2.5 The value of negative and positive moods and emotions
An evolutionary approach allows us to be open to the idea that negative as well as positive emotions have value. This is obvious for some negative emotions such as fear and anxiety; for example, in the context of escaping from a bear. It is not so obvious for sadness, or worry (a form of fear and anxiety about the future).
It has been suggested that sadness can be useful in some circumstances and hence have an ‘adaptive’ function. For example, it might make individuals reconsider problems such as failed goals, and lead them to abandon unhelpful ways of behaving or of doing things (e.g. Oatley and Johnson-Laird, 1987). To use a physical analogy, pain is unpleasant and aversive but is considered adaptive as it can benefit an injured individual by preventing further harm or damage.

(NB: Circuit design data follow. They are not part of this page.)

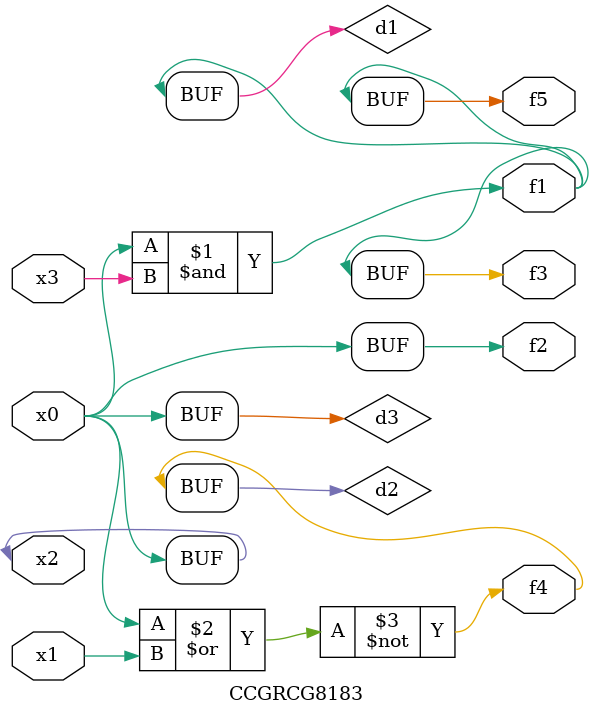
<source format=v>
module CCGRCG8183(
	input x0, x1, x2, x3,
	output f1, f2, f3, f4, f5
);

	wire d1, d2, d3;

	and (d1, x2, x3);
	nor (d2, x0, x1);
	buf (d3, x0, x2);
	assign f1 = d1;
	assign f2 = d3;
	assign f3 = d1;
	assign f4 = d2;
	assign f5 = d1;
endmodule

</source>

That low mood can indeed be useful is shown in a series of studies carried out by the psychologist Joseph Forgas and his team at the University of New South Wales. They found that, while performing a task, people in whom a sad mood had been induced paid more attention to details, were less gullible, less likely to make errors of judgment, and were more likely to come up with high-quality, persuasive arguments than people in whom a good mood had been induced (Forgas, 2009). Good or bad mood can be induced in people by, for instance, showing them happy or sad images or films.
Worry, too, can be useful. Psychologist Graham Davey of the University of Sussex found that although worrying sometimes made things worse for participants in his study, it often motivated them to take action and resolve problems and this in turn reduced anxiety (Davey, 1994). Similarly, McCaul et al. (2007) found that cigarette smokers were more inclined to stop smoking if worried about the risks of smoking. Overall, such findings suggest that mild to moderate levels of worry can be beneficial, motivating people to put in the bit of extra effort and attention needed to make a success of their endeavours.
Conversely, an evolutionary stance allows for the possibility that emotions we consider desirable may not be universally (i.e. in all circumstances) ‘good’ or appropriate. While there is evidence that positive mood facilitates creativity, flexibility and cooperation there is also evidence that misplaced optimism can lead to rash decisions and risk-taking (Alloy and Abramson, 1979).
Aversion and approach are facilitated by different emotions. Low and high mood may be useful in certain situations but may be very unhelpful in others.